According to the UN Environment Programme, between 150 and 200 species are driven extinct – are killed – every day. What sense can you possibly make of that? The numbers are meaningless. By writing that story, Loss Soup, I suppose I was inventing a ritual that might make sense of such dizzying loss, a holding vessel to contain the numb disbelief I felt. The monotony of the intonations was more relatable than grief, and certainly easier on the soul. But beyond that, my reasons for writing the story were mysterious to me, as mutable and tricky to grasp as those faces around the table.
Recent years have seen a spate of fiction about climate breakdown, the loss of biodiversity, ecological crisis and collapse: Barbara Kingsolver’s Flight Behaviour; Jenny Offill’s Weather; John Lanchester’s The Wall; Richard Powers’ The Overstory; Ian McEwan’s Solar; Gregory Norminton’s The Devil’s Highway; Amitav Ghosh’s Gun Island; Kim Stanley Robinson’s The Ministry for the Future; and Jessie Greengrass’s The High House.
I have admired some of these stories immensely, others not so much. At its best, fiction can touch the sides of the gaping hole that ecosystem collapse and extinction leave in my consciousness, briefly giving me a sense of bewildering vertigo. Again, at its best, it can help me glimpse the descent more clearly. At its worst it can be contrived, worthy or polemical, treating the death of the living world and the slow collapse of all we know as another ‘issue’ to be discussed, or a mere backdrop against which characters play out their human dramas. At its best it asks the right questions, unsettles, bears witness and provokes. At its worst it insists on conclusions and easy answers.
I believe that the messy sprawl of our times – the Anthropocene, or the Great Dying, or the Sixth Mass Extinction, or the Unravelling, or whatever else you want to call it – is simply too perplexing and vast for our imaginations to grasp. I have never subscribed to the view that writers, drone-like above the world, can see things that other mere mortals can’t see, transcending all imaginative limits.
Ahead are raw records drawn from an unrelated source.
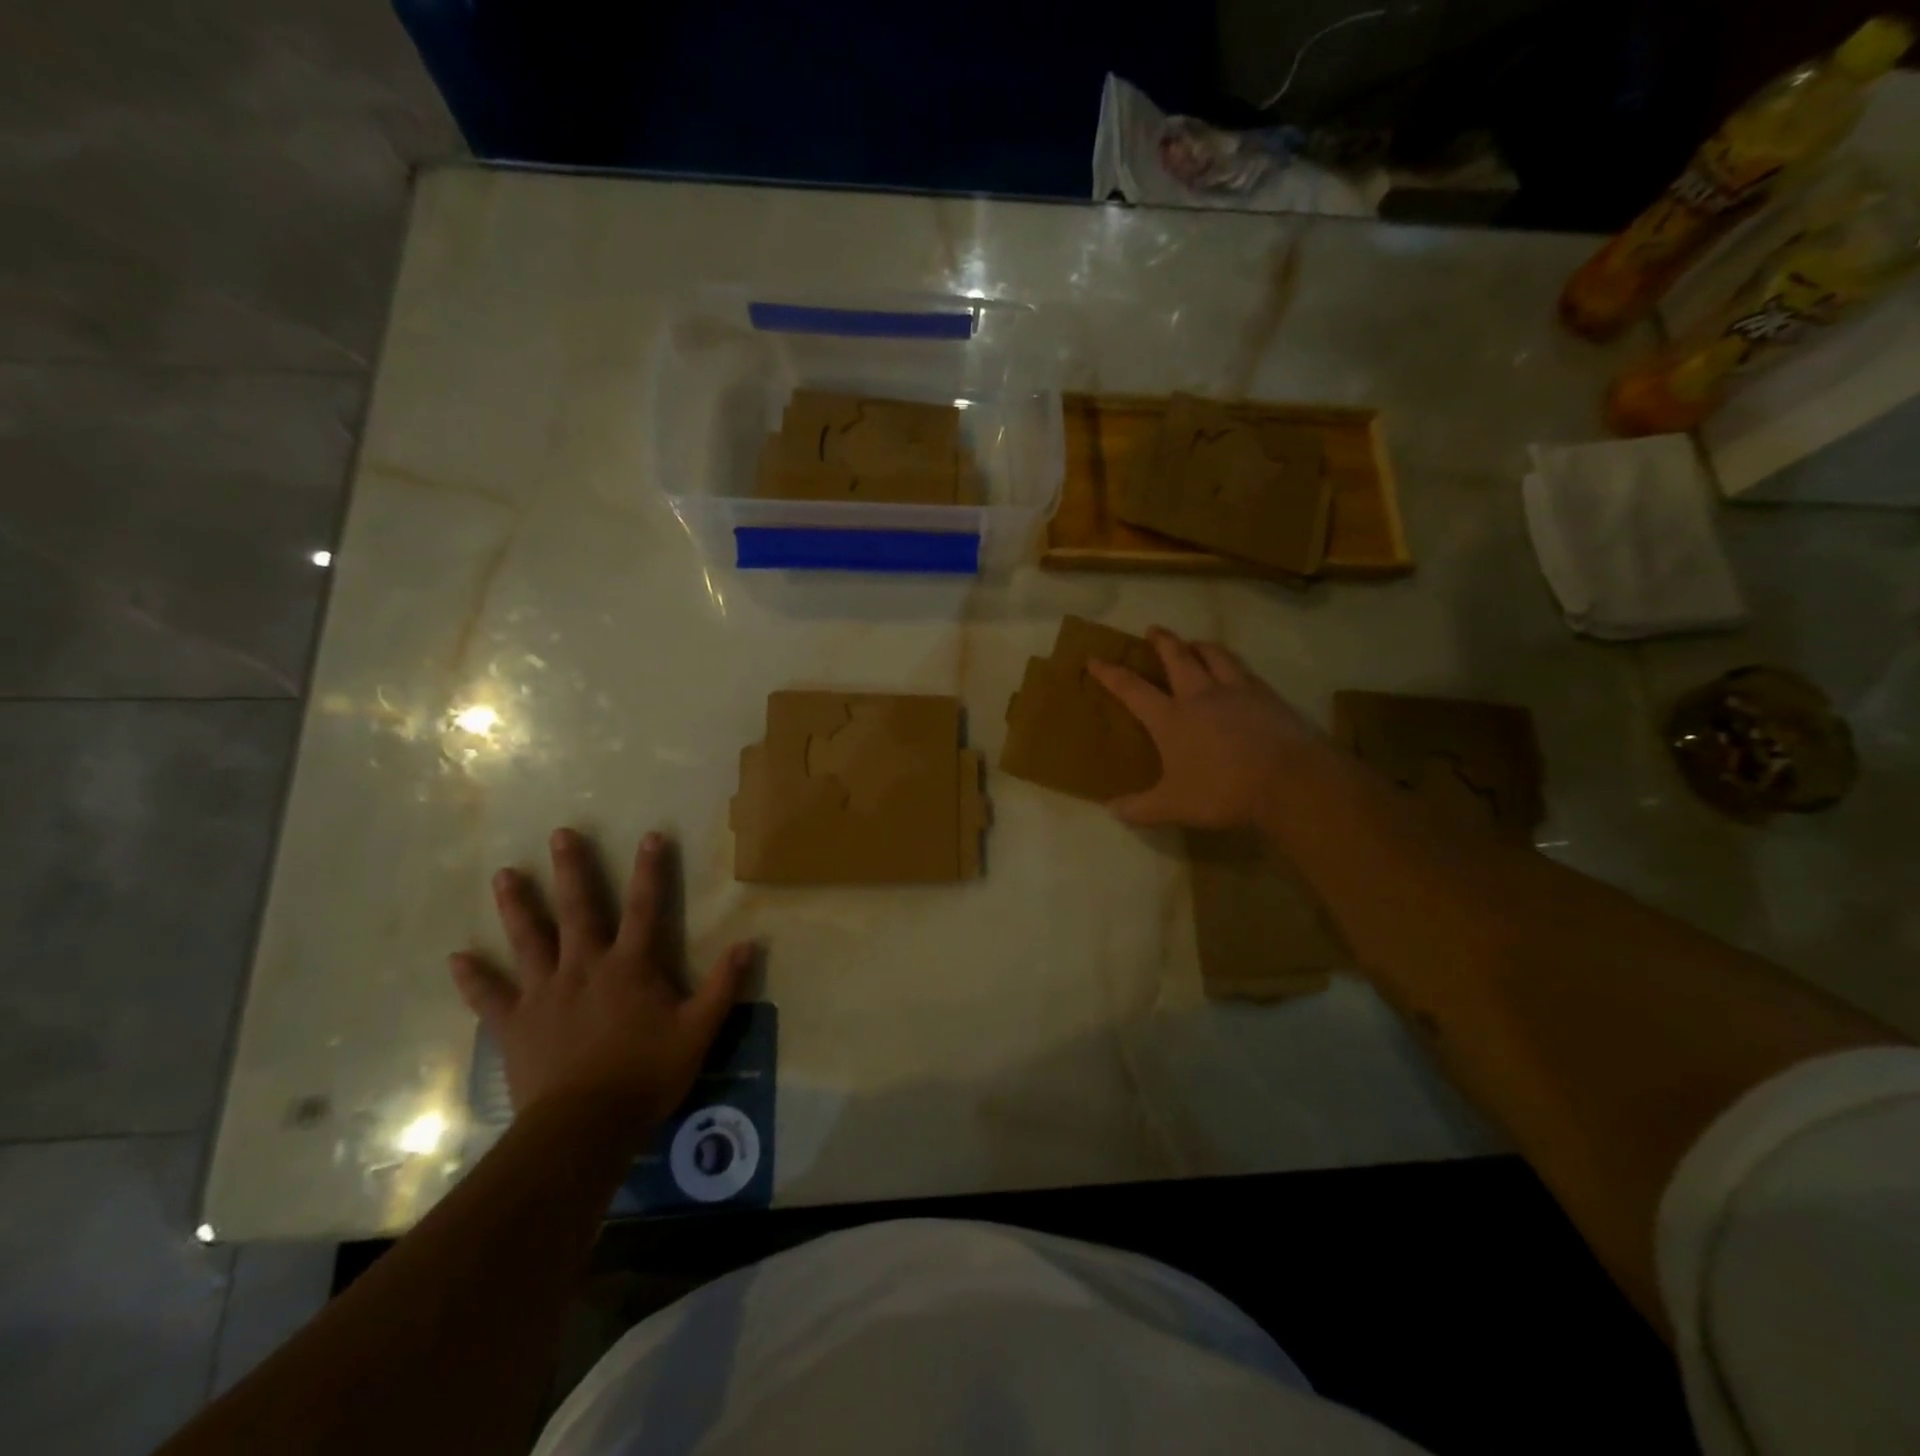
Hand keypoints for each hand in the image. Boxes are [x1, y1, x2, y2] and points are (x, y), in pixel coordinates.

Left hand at [449, 828, 750, 1129]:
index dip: (650, 870)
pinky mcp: (515, 1024)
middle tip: (560, 834)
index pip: (645, 907)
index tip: (651, 835)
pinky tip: (456, 957)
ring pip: (528, 940)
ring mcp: (544, 993)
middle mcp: (584, 967)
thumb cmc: (646, 1075)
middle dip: (571, 870)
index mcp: (630, 966)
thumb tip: (749, 943)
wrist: (584, 1127)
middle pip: (577, 909)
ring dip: (517, 906)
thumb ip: (723, 985)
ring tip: (505, 874)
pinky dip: (473, 977)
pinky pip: (489, 996)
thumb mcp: (698, 1030)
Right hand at [1088, 627, 1320, 828]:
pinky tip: (1237, 673)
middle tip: (1153, 630)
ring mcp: (1236, 692)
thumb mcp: (1174, 806)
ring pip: (1215, 656)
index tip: (1094, 658)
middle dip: (1162, 642)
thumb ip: (1140, 808)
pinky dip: (1234, 666)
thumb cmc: (1222, 791)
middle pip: (1178, 658)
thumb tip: (1112, 810)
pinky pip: (1245, 671)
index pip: (1132, 689)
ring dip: (1200, 646)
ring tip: (1195, 643)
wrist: (1288, 780)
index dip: (1110, 673)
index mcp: (1170, 718)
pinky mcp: (1267, 697)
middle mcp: (1200, 696)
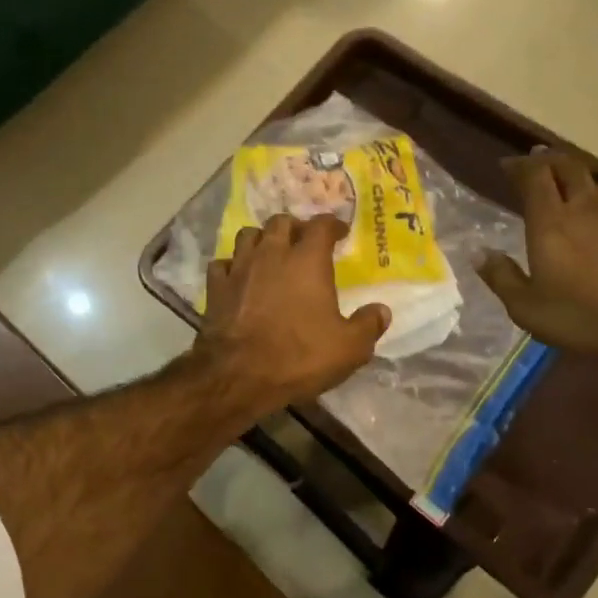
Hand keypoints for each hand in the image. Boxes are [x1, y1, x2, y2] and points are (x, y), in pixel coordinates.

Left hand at [197, 214, 389, 413]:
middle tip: (304, 242)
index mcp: (307, 260)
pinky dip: (232, 266)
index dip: (332, 225)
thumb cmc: (298, 356)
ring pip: (248, 235)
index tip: (339, 232)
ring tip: (270, 253)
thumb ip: (368, 325)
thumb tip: (382, 310)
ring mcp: (239, 268)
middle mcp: (271, 254)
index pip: (321, 225)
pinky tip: (238, 278)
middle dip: (295, 228)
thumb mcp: (348, 348)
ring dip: (262, 239)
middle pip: (281, 222)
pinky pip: (222, 264)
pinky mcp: (215, 287)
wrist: (238, 375)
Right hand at [479, 148, 597, 366]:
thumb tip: (478, 253)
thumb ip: (501, 276)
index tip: (507, 166)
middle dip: (549, 159)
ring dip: (575, 178)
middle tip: (535, 161)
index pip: (535, 176)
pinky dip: (597, 203)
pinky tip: (596, 219)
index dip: (519, 166)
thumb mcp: (526, 307)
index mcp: (551, 223)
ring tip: (564, 186)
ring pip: (594, 184)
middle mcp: (584, 209)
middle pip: (568, 167)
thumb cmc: (581, 317)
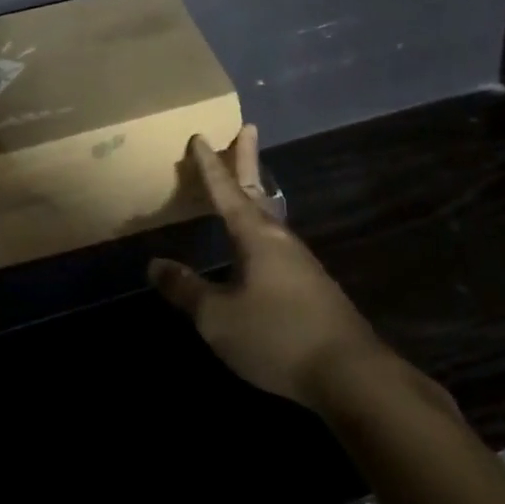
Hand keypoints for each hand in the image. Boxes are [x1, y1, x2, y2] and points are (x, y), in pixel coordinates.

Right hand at [149, 126, 387, 409]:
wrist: (349, 374)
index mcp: (256, 236)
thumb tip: (155, 265)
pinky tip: (258, 245)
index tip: (200, 136)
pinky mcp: (311, 286)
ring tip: (245, 185)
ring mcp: (300, 262)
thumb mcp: (217, 318)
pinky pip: (277, 242)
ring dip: (255, 194)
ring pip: (270, 216)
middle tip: (247, 129)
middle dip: (247, 160)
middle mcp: (280, 239)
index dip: (209, 166)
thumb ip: (185, 290)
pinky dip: (262, 225)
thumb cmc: (276, 337)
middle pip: (257, 190)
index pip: (226, 191)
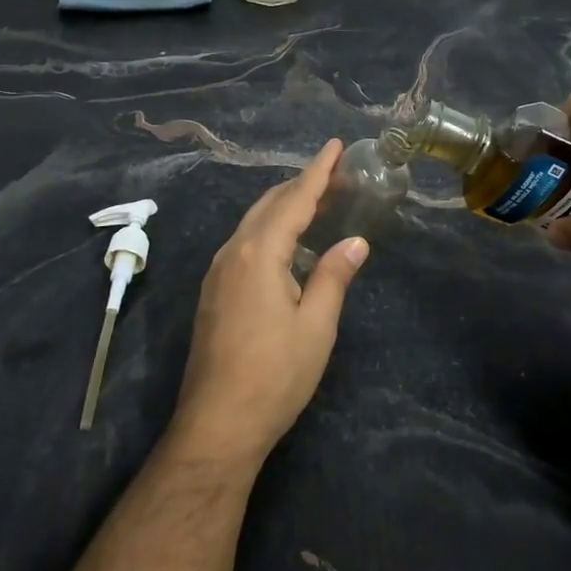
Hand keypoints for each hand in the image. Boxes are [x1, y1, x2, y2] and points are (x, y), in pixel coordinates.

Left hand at [171, 140, 369, 466]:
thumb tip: (355, 242)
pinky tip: (286, 241)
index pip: (294, 200)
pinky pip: (244, 242)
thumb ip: (333, 276)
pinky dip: (269, 228)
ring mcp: (218, 272)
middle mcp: (232, 253)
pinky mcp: (214, 292)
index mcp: (258, 254)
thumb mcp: (316, 326)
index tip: (336, 145)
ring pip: (253, 223)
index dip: (318, 172)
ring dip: (284, 206)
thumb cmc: (274, 375)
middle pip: (269, 205)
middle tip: (335, 173)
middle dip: (301, 185)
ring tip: (315, 199)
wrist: (217, 424)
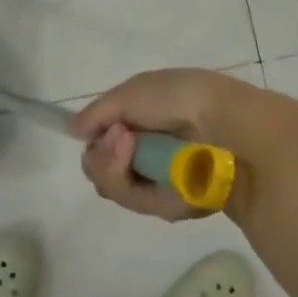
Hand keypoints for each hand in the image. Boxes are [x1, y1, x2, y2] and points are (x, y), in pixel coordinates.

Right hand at [72, 69, 250, 220]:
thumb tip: (74, 130)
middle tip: (117, 135)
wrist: (223, 125)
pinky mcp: (163, 205)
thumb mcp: (133, 91)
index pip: (105, 136)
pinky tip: (131, 155)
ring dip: (108, 161)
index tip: (98, 127)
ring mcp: (155, 179)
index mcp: (146, 119)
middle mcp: (148, 151)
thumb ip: (99, 112)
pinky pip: (128, 198)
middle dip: (100, 151)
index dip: (95, 133)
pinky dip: (122, 176)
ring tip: (126, 142)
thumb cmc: (180, 97)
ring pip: (109, 183)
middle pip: (101, 163)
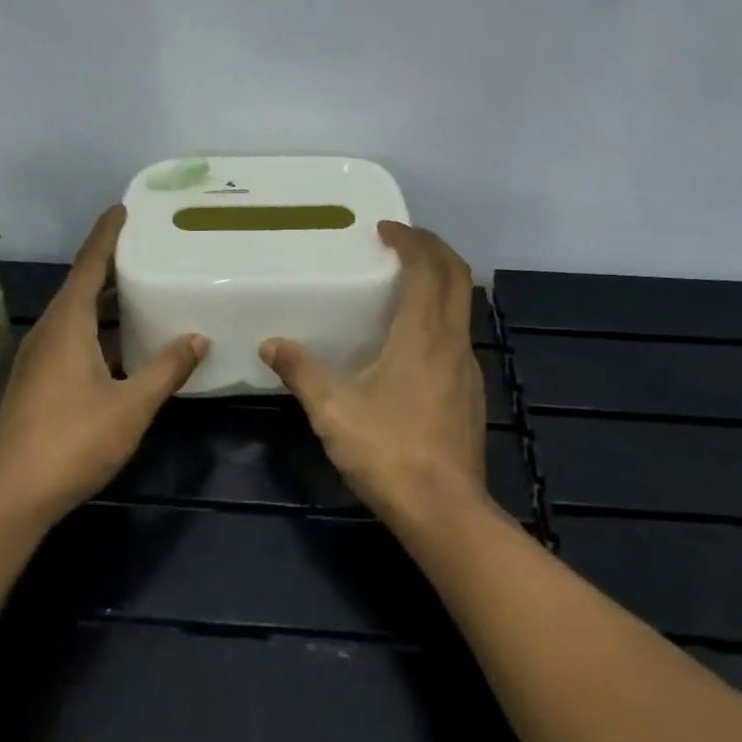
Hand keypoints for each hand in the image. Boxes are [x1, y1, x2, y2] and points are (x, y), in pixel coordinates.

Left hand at [0, 206, 206, 525]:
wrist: (12, 496)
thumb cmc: (74, 441)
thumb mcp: (132, 405)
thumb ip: (167, 369)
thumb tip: (199, 337)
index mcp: (68, 324)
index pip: (90, 264)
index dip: (107, 234)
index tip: (124, 208)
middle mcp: (50, 330)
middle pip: (82, 284)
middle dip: (110, 262)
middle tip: (146, 244)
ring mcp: (39, 356)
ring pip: (76, 312)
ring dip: (105, 296)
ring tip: (140, 285)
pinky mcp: (37, 380)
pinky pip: (71, 334)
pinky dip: (97, 325)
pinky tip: (122, 341)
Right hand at [262, 223, 488, 535]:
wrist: (445, 512)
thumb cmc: (389, 453)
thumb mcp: (333, 411)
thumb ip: (301, 372)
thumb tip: (270, 344)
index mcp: (423, 334)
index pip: (428, 267)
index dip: (410, 240)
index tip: (385, 228)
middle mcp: (453, 341)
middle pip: (458, 276)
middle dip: (434, 248)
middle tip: (402, 239)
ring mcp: (468, 367)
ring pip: (463, 305)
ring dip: (441, 280)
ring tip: (406, 280)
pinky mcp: (471, 391)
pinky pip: (460, 333)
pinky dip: (442, 313)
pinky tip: (413, 337)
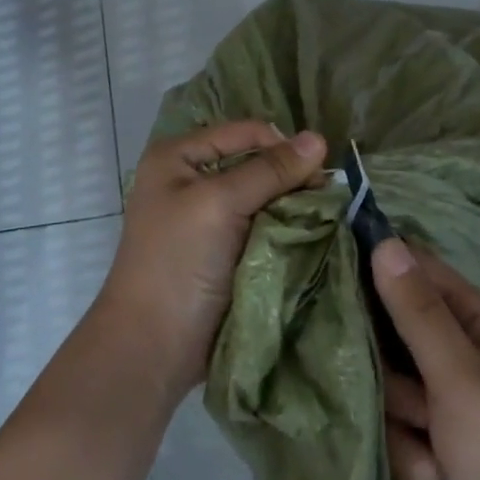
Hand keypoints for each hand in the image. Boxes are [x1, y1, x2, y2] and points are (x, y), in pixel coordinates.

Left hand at [100, 120, 328, 398]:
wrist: (152, 346)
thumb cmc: (178, 262)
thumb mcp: (220, 204)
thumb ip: (269, 171)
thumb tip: (319, 138)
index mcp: (178, 156)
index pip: (244, 132)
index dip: (282, 145)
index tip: (320, 171)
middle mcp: (192, 178)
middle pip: (255, 162)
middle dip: (290, 176)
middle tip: (326, 196)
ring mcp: (207, 216)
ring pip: (264, 196)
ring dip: (292, 205)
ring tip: (324, 216)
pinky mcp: (224, 249)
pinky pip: (263, 226)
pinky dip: (285, 228)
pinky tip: (309, 234)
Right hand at [373, 237, 479, 479]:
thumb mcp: (459, 374)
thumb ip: (417, 310)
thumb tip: (384, 242)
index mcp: (473, 319)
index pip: (414, 268)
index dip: (377, 267)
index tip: (336, 276)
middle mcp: (454, 350)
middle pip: (388, 330)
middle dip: (390, 370)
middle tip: (408, 391)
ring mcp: (438, 399)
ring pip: (383, 385)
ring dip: (401, 421)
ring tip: (433, 447)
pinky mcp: (425, 441)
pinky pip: (390, 429)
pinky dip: (408, 456)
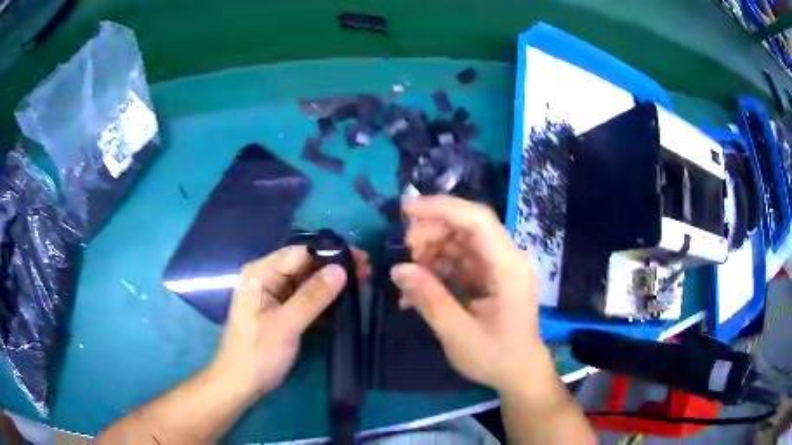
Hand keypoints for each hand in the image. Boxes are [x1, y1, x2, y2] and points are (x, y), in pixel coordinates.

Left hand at [211, 245, 370, 401]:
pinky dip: (324, 301)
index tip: (361, 259)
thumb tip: (341, 269)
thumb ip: (312, 297)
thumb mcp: (285, 325)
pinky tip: (345, 303)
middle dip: (334, 267)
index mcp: (261, 274)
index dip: (331, 253)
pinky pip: (306, 299)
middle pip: (305, 264)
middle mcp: (267, 278)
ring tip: (362, 285)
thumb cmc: (258, 354)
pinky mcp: (282, 311)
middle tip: (367, 272)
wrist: (240, 384)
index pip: (300, 252)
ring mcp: (274, 295)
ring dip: (332, 284)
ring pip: (307, 282)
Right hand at [390, 196, 551, 390]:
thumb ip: (429, 299)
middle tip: (404, 253)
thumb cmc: (495, 357)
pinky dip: (438, 268)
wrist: (520, 373)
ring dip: (432, 251)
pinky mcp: (491, 277)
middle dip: (431, 233)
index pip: (477, 220)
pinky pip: (461, 260)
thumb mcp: (458, 334)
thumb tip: (398, 269)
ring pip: (461, 241)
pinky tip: (419, 287)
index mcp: (508, 268)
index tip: (405, 210)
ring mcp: (499, 267)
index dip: (441, 208)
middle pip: (467, 226)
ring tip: (409, 274)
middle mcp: (507, 259)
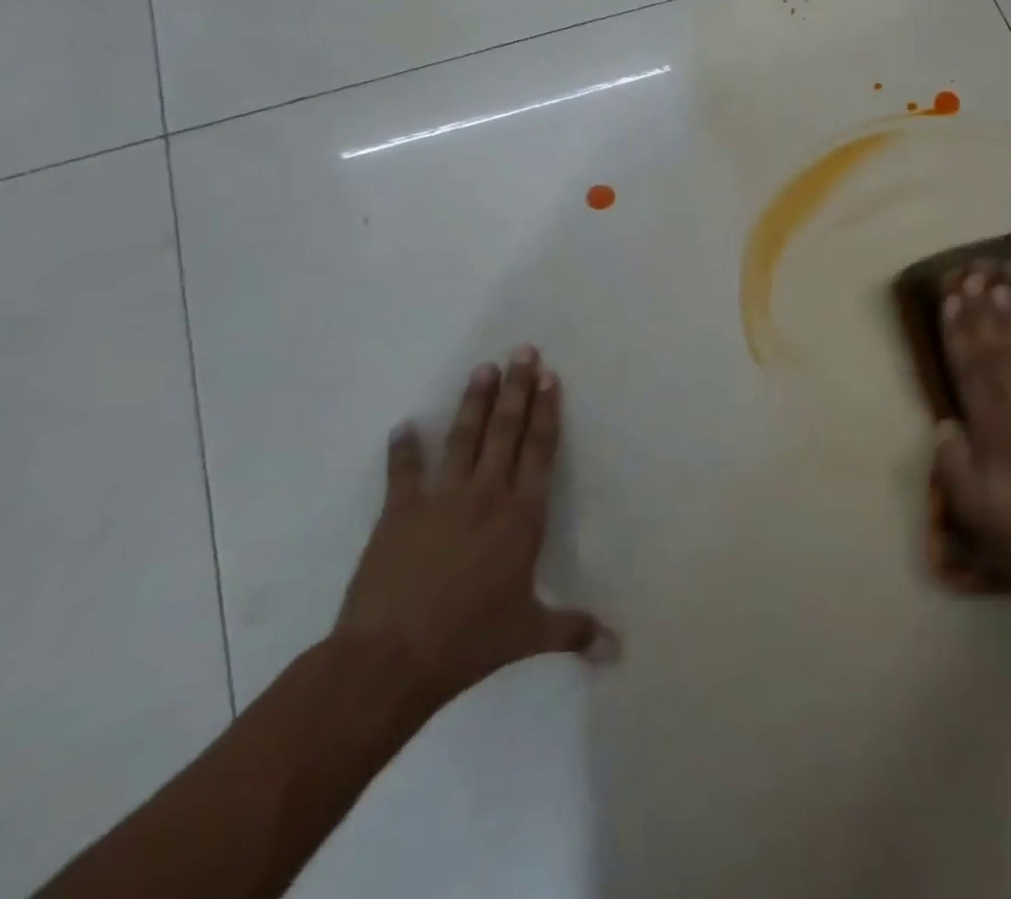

Writers are bound by the same inescapable physics as everyone else, breathing the same parts per million of carbon dioxide, buffeted by the same rising wind. Writers are as confused and lost as anyone in this strange weather.
Good fiction, I think, acknowledges this. It does not wriggle out of the trouble. Perhaps good fiction writers – and certainly poets – should not fully understand what they write, or know where the story is leading them. Narratives are unstable these days, their arcs bent out of shape. As rapidly converging crises overwhelm our certainties, as trophic cascades and positive feedback loops make nonsense of the plot, who knows where the story we are telling ourselves will end?
I am not saying that fiction and storytelling cannot help us live our lives, or cannot be a useful guide through the darkening terrain ahead. I believe that they can – perhaps they are the only things that can – as long as we acknowledge that our guides are as lost as we are.
A young woman prepares to leave everything she has ever known. In this near future, you have a choice between ways of being human. Born into a sterile, techno-utopian city of machines, she has emigrated and adapted to the lifestyle of a peasant. Now she is leaving again in order to enter the wilderness, the uncut forest that lurks, unknown, on the far side of the wall. It is dawn. She lingers nervously. A door in the wall swings open. Beyond, she glimpses greenery. It is darker than she expected.
The woman does not know what is next. I do not know either. But fiction can be a door in that wall. And I am inviting you to step through.